Extract, Encrypt, Mask and Reload

The customer, a Fortune 50 company in the Telecom sector, developed a legacy custom data pipeline that performed format-preserving encryption and data masking on a KerberOS Hadoop cluster. The pipeline extracted data from Teradata to HDFS, performed transformations, and loaded the results back into Teradata on a daily basis. This pipeline, built by a third-party service, was operationally unstable and required constant costly intervention to keep it running.

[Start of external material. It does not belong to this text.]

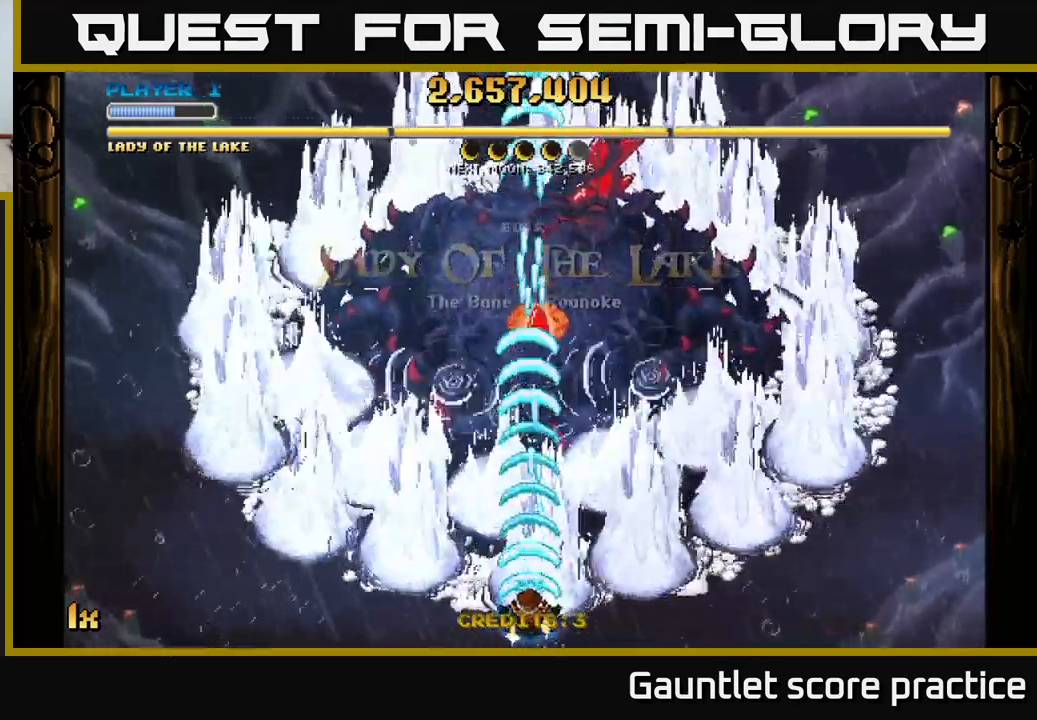
{"buttons": ["A"], "left_stick": "up", "events": [[167, "left_stick", "up"]]}
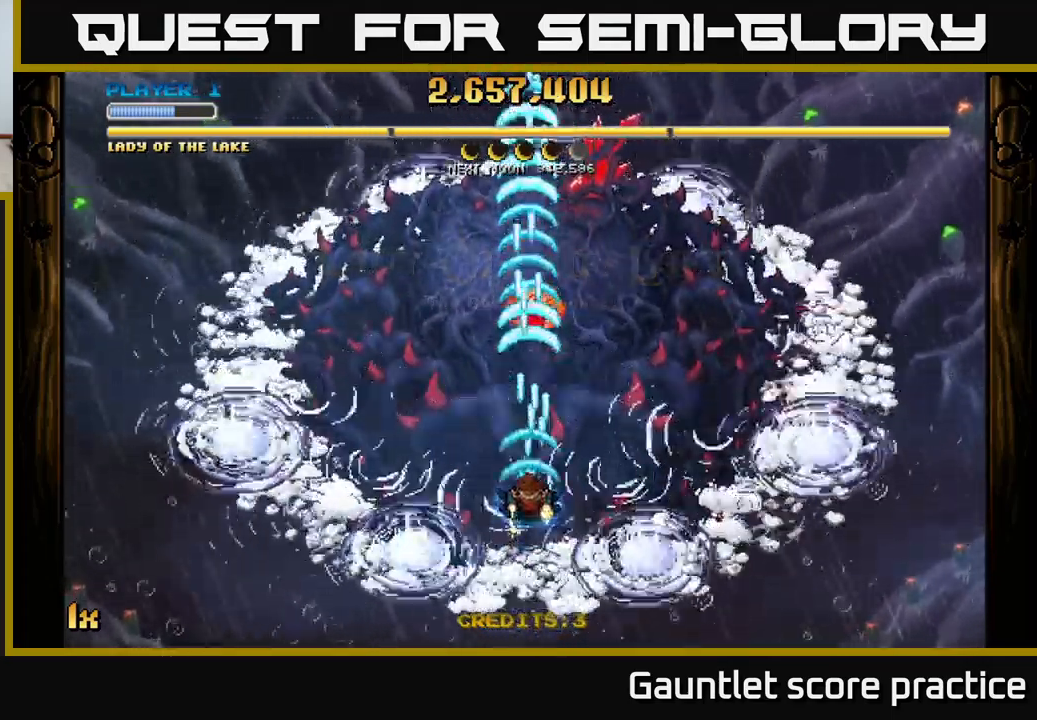
{"buttons": ["A"], "left_stick": "center", "events": [[17, "left_stick", "center"]]}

CDAP allowed the in-house team to reproduce and replace the existing pipeline. The new process performed the extraction, encryption, masking and reload to and from Teradata in-flight and created a copy of the data on HDFS so the team could run complex ad-hoc queries using Hive. The new pipeline built using CDAP resulted in far more robust pipeline, which was more stable and much easier to manage.

Benefits of Cask Solution

Rapid Time to Value and Reduced Costs
  • Using the code-free drag-and-drop visual interface in CDAP, the in-house team built the pipeline in five days.
  • Additional complex ad-hoc queries were offloaded from Teradata, further reducing overall cost.
Scalability and Reliability
  • The company easily achieved scale with CDAP to monitor and achieve its SLAs.
  • IT gained immediate insights into the performance of the data pipeline and was able to easily determine and handle failure scenarios.